Menggabungkan Niat Kurban Dengan Aqiqah

Jika seseorang menyembelih kambing yang diniatkan untuk aqiqah dan bertepatan dengan hari raya Iedul Adha atau hari-hari tasyriq, maka bolehkan menggabungkan antara dua niat amalan tersebut? Maka para ulama dalam masalah ini terbagi menjadi dua pendapat.

Adapun pendapat yang pertama adalah bahwa menggabungkan antara kurban dan aqiqah hukumnya tidak diperbolehkan. Ini adalah pendapat dari madzhab Malikiyah, Syafi’iyah, dan terdapat riwayat dari Imam Ahmad bin Hanbal. Alasan ketidakbolehan menggabungkan dua amalan ini adalah lantaran masing-masing dari keduanya merupakan ibadah yang memiliki niat khusus sehingga tidak dibenarkan untuk menggabungnya. Dan juga bahwa masing-masing dari keduanya memiliki sebab tersendiri yang tidak bisa disatukan.

Berkata imam Al-Haitami rahimahullah

وَظَاهِرُ كَلَامِ َالْأَصْحَابِ أَنَّهُ لَوْ نَوَى بِشَاةٍ الْأُضْحِيَّةَ وَالْعَقِيقَةَ لَمْ تَحْصُلْ وَاحِدَةٌ مِنْهُمَا ، وَهُوَ ظَاهِرٌ ; لِأَنَّ كُلًّا مِنْهُمَا سُنَّةٌ مَقْصُودَةٌ

“Adapun yang jelas menurut syafi’iyah bahwa seandainya seseorang meniatkan menyembelih kambing untuk kurban dan untuk akikah, maka sesembelihan tersebut tidak akan sampai pada dua niatan tersebut. Karena setiap dari keduanya merupakan sunnah yang memiliki niatan tersendiri.” (Tuhfatul Muhtaj Syarhul Minhaj 9/371)

Adapun pendapat yang kedua adalah pendapat yang membolehkan untuk menggabungkan diantara keduanya. Pendapat ini juga bersumber dari riwayat Imam Ahmad dan merupakan pendapat dari Imam Abu Hanifah, Al-Hasan Al-Bashri, Muhammad bin Sirrin dan Qatadah. Kebolehan menggabungkan antara kurban dan akikah didasarkan bahwa amalan-amalan tersebut sama-sama ditujukan untuk mendekatkan diri kepada Allah, sehingga dimungkinkan untuk menggabungkannya. Hal ini sebagaimana shalat tahiyatul masjid yang juga masuk di dalamnya shalat wajib.

Berkata Imam Ibnu Abi Syaibah dalam Al-Mushannaf, dari Al-Hasan ia berkata,

إذَا ضَحُّوا عَنْ الْغُلَامِ فَقَدْ أَجْزَأَتْ عَنْهُ مِنْ الْعَقِيقَةِ

“Jika kalian berkurban untuk anak kalian, maka itu juga termasuk untuk akikahnya.” (Al-Mushannaf 5/534)

### [SOAL LATIHAN]
(a) Salinlah seluruh bagian teks tentang penggabungan niat kurban dan aqiqah, mulai dari "Jika seseorang menyembelih" hingga "menjadi dua pendapat.".
(b) Teruskan tulisan tentang penggabungan niat kurban dan aqiqah, dimulai setelah kalimat terakhirnya.

### [ISI DATA]
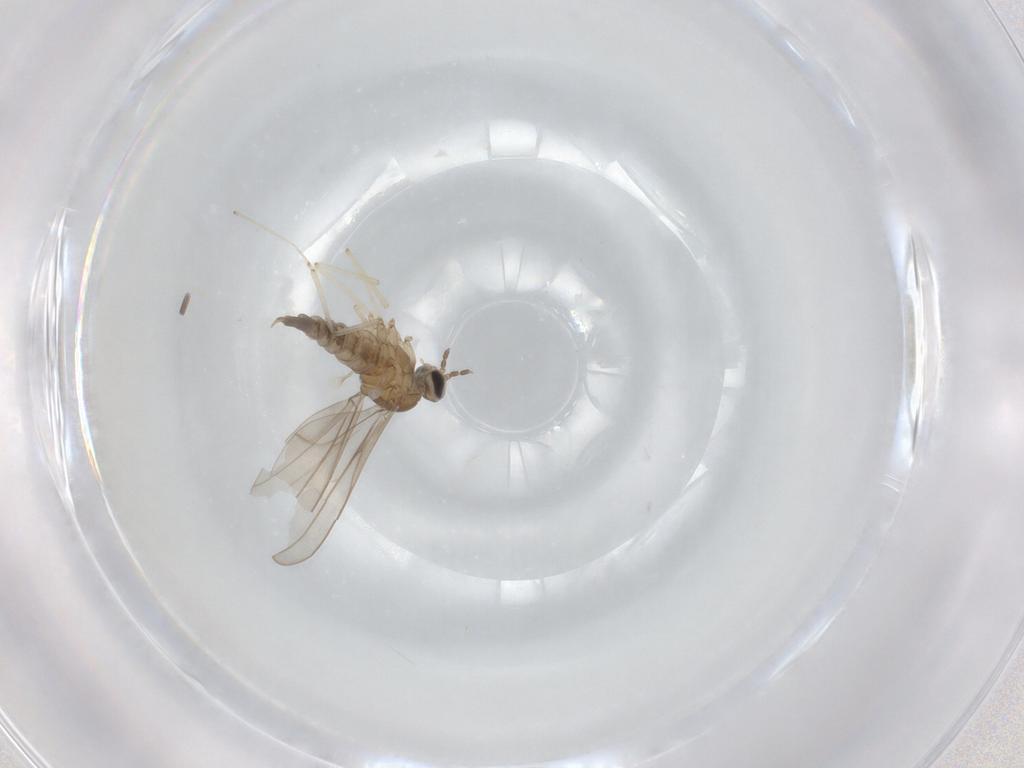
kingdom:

### [JAWABAN TIAP SOAL]
(a)
Jika seseorang menyembelih kambing yang diniatkan untuk aqiqah dan bertepatan dengan hari raya Iedul Adha atau hari-hari tasyriq, maka bolehkan menggabungkan antara dua niat amalan tersebut? Maka para ulama dalam masalah ini terbagi menjadi dua pendapat.

(b)
Imam Al-Bahuty berkata,

وَإِنْ اتَّفَقَ وَقْتُ عَقِيقَةٍ وَأُضْحِيَّةٍ ، بِأَنْ يَكُونَ السَّابِعُ أَوْ نَحْوُهُ مِنْ أَيَّامِ النَّحْرِ ، فَعَقَّ أَجْزَأَ عَنْ أُضْحِيَّةٍ ، أَوْ ضَحَّى أَجْزَأَ عَنْ الْأُخْرَى ، كَمَا لَوْ اتَّفَقَ يَوْمُ عِيدٍ وَجُمُعَةٍ فَاغْتَسَلَ لِأَحَدِهِمَا

“Apabila waktu untuk melaksanakan akikah bertepatan dengan waktu untuk berkurban, maka kurban sudah tercukupi dengan dilaksanakannya akikah. Apabila kurban dilaksankan, maka hal tersebut sudah mencukupi amalan-amalan yang lain (akikah, walimah, dan lain sebagainya). Sebagaimana jika hari raya bertepatan dengan hari jum’at, maka cukup dengan satu mandi untuk keduanya.” (Syarh Muntaha al-Iradat 1/671)

Syaikh Muhamad bin Ibrahim memilih pendapat yang kedua sebagai pendapat yang rajih. Beliau berkata,

لو اجتمع أضحية وعقيقة كفى واحدة صاحب البيت عازم على التضحية عن نفسه فيذبح هذه أضحية وتدخل فيها العقيقة . وفي كلامٍ لبعضهم ما يؤخذ منه أنه لابد من الاتحاد : أن تكون الأضحية والعقيقة عن الصغير. وفي كلام آخرين أنه لا يشترط ، إذا كان الأب سيضحي فالأضحية عن الأب والعقيقة عن الولد .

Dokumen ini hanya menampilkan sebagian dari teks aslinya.